To achieve this goal we just need to limit our cell metadata to that tissue. We will use the information in the cell metadata variable tissue_general. This variable contains the high-level tissue label for all cells in the Census:
obs_liver_df <- census$get("census_data")$get("homo_sapiens")$obs$read(
column_names = "cell_type",
value_filter = "is_primary_data == TRUE & tissue_general == 'liver'"
)
obs_liver_df <- as.data.frame(obs_liver_df$concat())
sort(table(obs_liver_df$cell_type), decreasing = TRUE)[1:10]
#>
#> T cell hepatoblast
#> 85739 58447
#> neoplastic cell erythroblast
#> 52431 45605
#> monocyte hepatocyte
#> 31388 28309
#> natural killer cell periportal region hepatocyte
#> 26871 23509
#> macrophage centrilobular region hepatocyte
#> 16707 15819These are the cell types and their cell counts in the human liver.
Example: diseased T cells in human tissues
In this example we are going to get the counts for all diseased cells annotated as T cells.
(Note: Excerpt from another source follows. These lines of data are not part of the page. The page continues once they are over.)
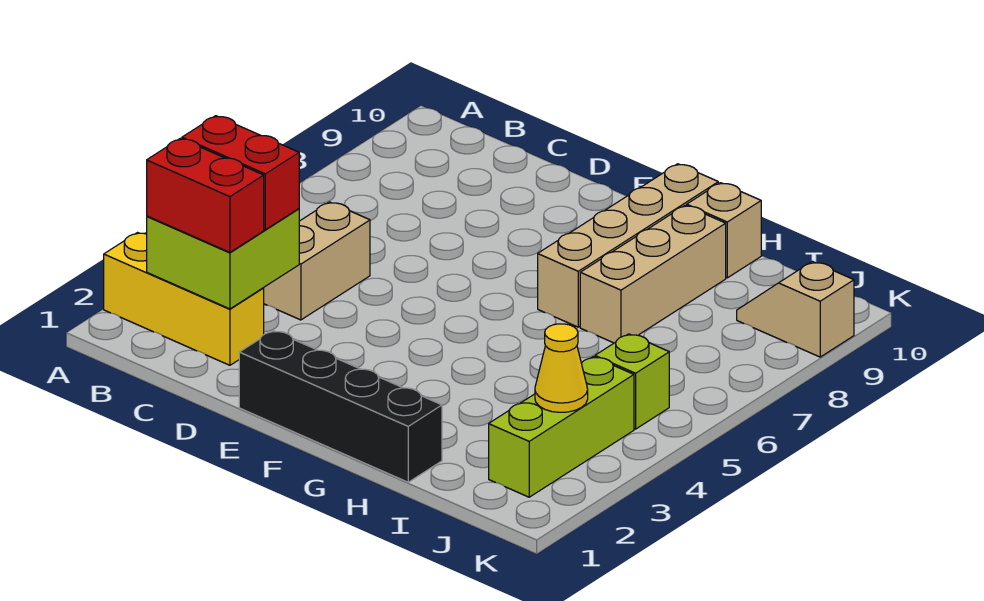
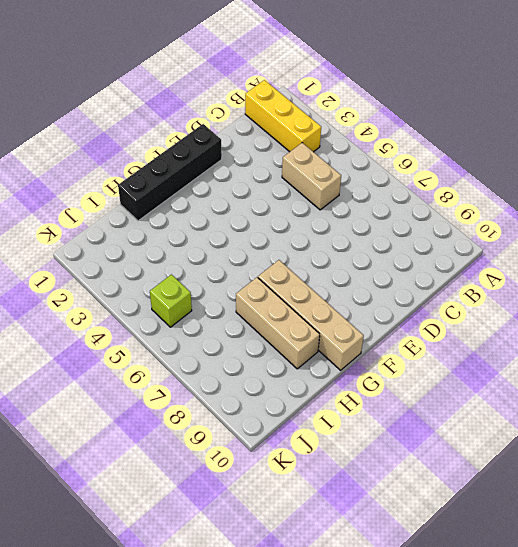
yellow brick B1:B3 level 1 -> yellow brick A2:C2 level 1
none -> tan brick H10 level 1
none -> lime brick J2:J4 level 1
none -> tan slope J9:K9 level 1 top K

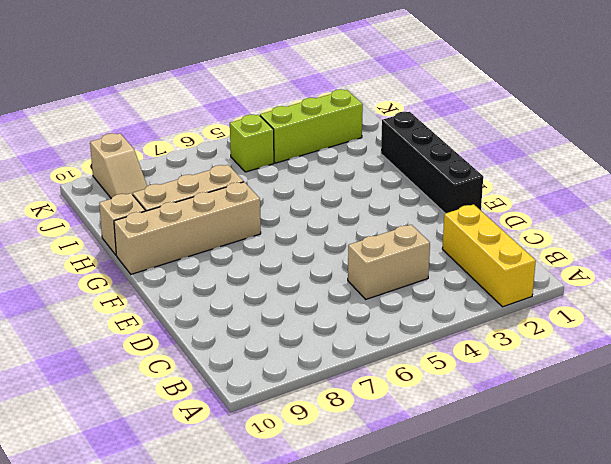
none -> lime brick B2:C3 level 2
none -> yellow cone J3 level 2
none -> red brick B2:C2 level 3

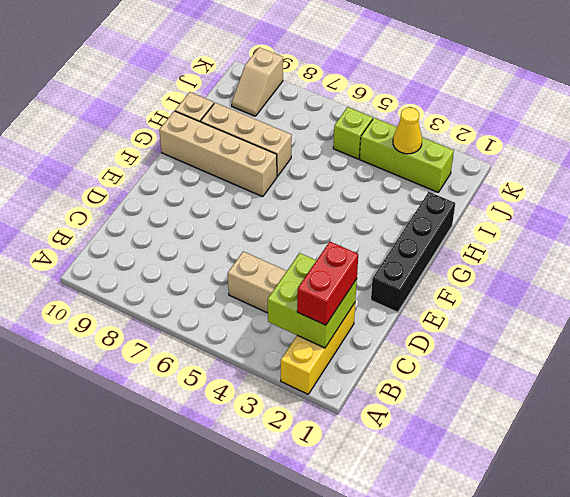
none -> red brick B3:C3 level 3

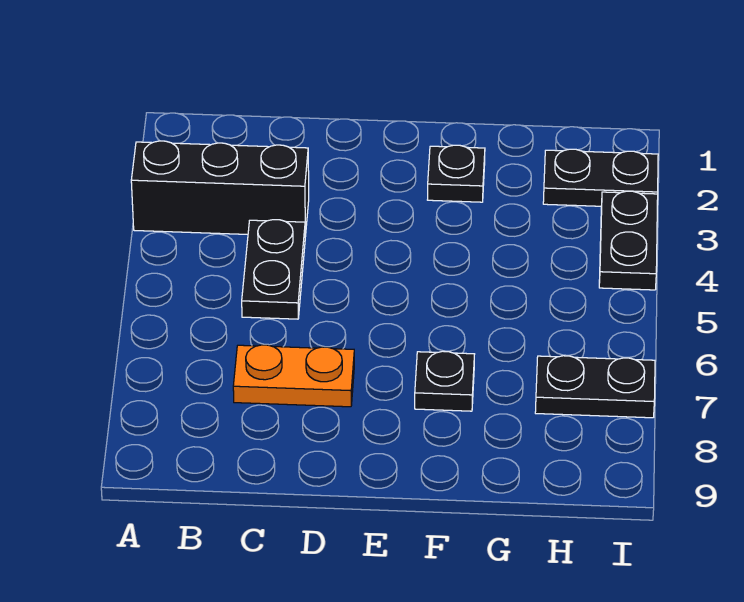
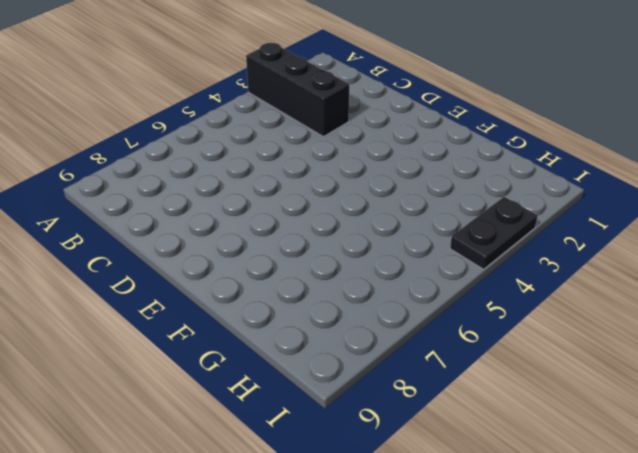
none -> black plate C4:C5 level 1
none -> orange plate C7:D7 level 1

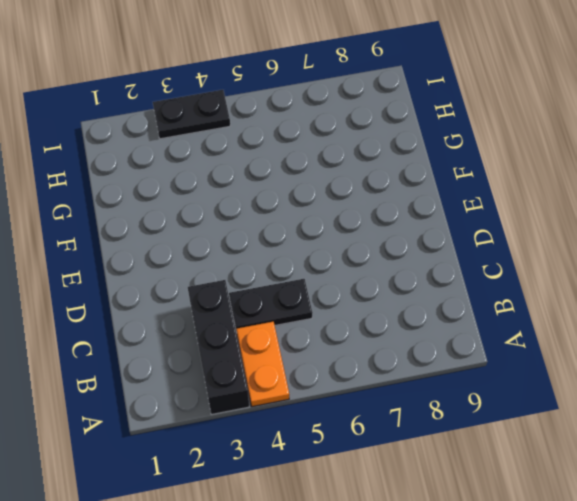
orange plate A4:B4 level 1 -> orange plate C7:D7 level 1
none -> black plate F2 level 1
none -> black plate F7 level 1

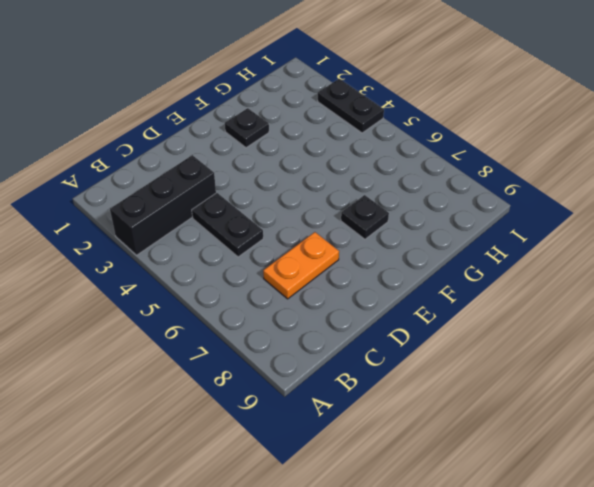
none -> black plate H2:I2 level 1
none -> black plate H7:I7 level 1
For the sake of the example we will focus on “CD8-positive, alpha-beta T cell” and “CD4-positive, alpha-beta T cell”:
obs_t_cells_df <- census$get("census_data")$get("homo_sapiens")$obs$read(
column_names = c("disease", "tissue_general"),
value_filter = "is_primary_data == TRUE & disease != 'normal' & cell_type %in% c('CD8-positive, alpha-beta T cell', 'CD4-positive, alpha-beta T cell')"
)
obs_t_cells_df <- as.data.frame(obs_t_cells_df$concat())
print(table(obs_t_cells_df))
#> tissue_general
#> disease adrenal gland blood bone marrow brain breast
#> COVID-19 0 819428 0 0 0
#> Crohn disease 0 0 0 0 0
#> Down syndrome 0 0 181 0 0
#> breast cancer 0 0 0 0 1850
#> chronic obstructive pulmonary disease 0 0 0 0 0
#> chronic rhinitis 0 0 0 0 0
#> clear cell renal carcinoma 0 6548 0 0 0
#> cystic fibrosis 0 0 0 0 0
#> follicular lymphoma 0 0 0 0 0
#> influenza 0 8871 0 0 0
#> interstitial lung disease 0 0 0 0 0
#> kidney benign neoplasm 0 0 0 0 0
#> kidney oncocytoma 0 0 0 0 0
#> lung adenocarcinoma 205 0 0 3274 0
#> lung large cell carcinoma 0 0 0 0 0
#> lymphangioleiomyomatosis 0 0 0 0 0
#> tissue_general
#> disease colon kidney liver lung lymph node nose
#> COVID-19 0 0 0 30578 0 13
#> Crohn disease 17490 0 0 0 0 0
#> Down syndrome 0 0 0 0 0 0
#> breast cancer 0 0 0 0 0 0
#> chronic obstructive pulmonary disease 0 0 0 9382 0 0
#> chronic rhinitis 0 0 0 0 0 909
#> clear cell renal carcinoma 0 20540 0 0 36 0
#> cystic fibrosis 0 0 0 7 0 0
#> follicular lymphoma 0 0 0 0 1089 0
#> influenza 0 0 0 0 0 0
#> interstitial lung disease 0 0 0 1803 0 0
#> kidney benign neoplasm 0 10 0 0 0 0
#> kidney oncocytoma 0 2303 0 0 0 0
#> lung adenocarcinoma 0 0 507 215013 24969 0
#> lung large cell carcinoma 0 0 0 5922 0 0
#> lymphangioleiomyomatosis 0 0 0 513 0 0
#> tissue_general
#> disease pleural fluid respiratory system saliva
#> COVID-19 0 4 41
#> Crohn disease 0 0 0
#> Down syndrome 0 0 0
#> breast cancer 0 0 0
#> chronic obstructive pulmonary disease 0 0 0
#> chronic rhinitis 0 0 0
#> clear cell renal carcinoma 0 0 0
#> cystic fibrosis 0 0 0
#> follicular lymphoma 0 0 0
#> influenza 0 0 0
#> interstitial lung disease 0 0 0
#> kidney benign neoplasm 0 0 0
#> kidney oncocytoma 0 0 0
#> lung adenocarcinoma 11558 0 0
#> lung large cell carcinoma 0 0 0
#> lymphangioleiomyomatosis 0 0 0
#> tissue_general
#> disease small intestine vasculature
#> COVID-19 0 0
#> Crohn disease 52029 0
#> Down syndrome 0 0
#> breast cancer 0 0
#> chronic obstructive pulmonary disease 0 0
#> chronic rhinitis 0 0
#> clear cell renal carcinoma 0 0
#> cystic fibrosis 0 0
#> follicular lymphoma 0 0
#> influenza 0 0
#> interstitial lung disease 0 0
#> kidney benign neoplasm 0 0
#> kidney oncocytoma 0 0
#> lung adenocarcinoma 0 0
#> lung large cell carcinoma 0 0
#> lymphangioleiomyomatosis 0 0
#> [ reached getOption("max.print") -- omitted 8 rows ]These are the cell counts annotated with the indicated disease across human tissues for “CD8-positive, alpha-beta T cell” or “CD4-positive, alpha-beta T cell”.